I think it is also worth considering how the pandemic has affected my particular year group, and how this may make our first year of university a slightly higher hurdle to jump over. After all, if 2020 taught us anything, it was that staying at home was the safest option for everybody. After one year of being effectively housebound and another year spent coming in and out of lockdowns, the gap from home to higher education has surely widened since becoming so accustomed to living in our own spaces. Although the immediate daily impact of the pandemic had softened this year, the ripple effect it is having on our long-term emotional well-being is not something to be underestimated. As time passes since the peak of the Covid-19 outbreak, it is important to remember that our freshers' week has been set against a backdrop of social, economic and political turbulence. The global and thus individual impact of the pandemic has no doubt influenced our experience of early university life very much. 
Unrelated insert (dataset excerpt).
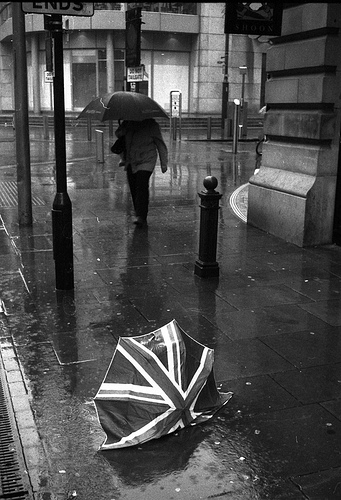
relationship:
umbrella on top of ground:
[84, 324, 236, 446] [46, 221, 181, 297]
Despite - or perhaps because - of all this, I can safely say that the ups and downs of freshers' week have been a great life lesson. They taught me how to stay strong even when I felt weak and they taught me how to keep my feet on the ground, even when I felt swept away. Having now spoken to many others about their freshers' experiences, I can also write with certainty that almost all of us were feeling the same way. So, now united in our collective cluelessness, is it not the perfect time to break down this barrier of shame and embarrassment that comes with feeling homesick, lonely and uncomfortable during our early days of university? We all felt it, so let’s start to acknowledge it rather than sweep it under the rug. Freshers' week is full of opportunity, newly-found freedom, and adventure. But it can also be quite demanding. The beauty of perceiving freshers' week in a new way is that it doesn’t have to be just good or just bad. The fresher's experience is inherently messy, but in my eyes, that’s exactly what makes it what it is.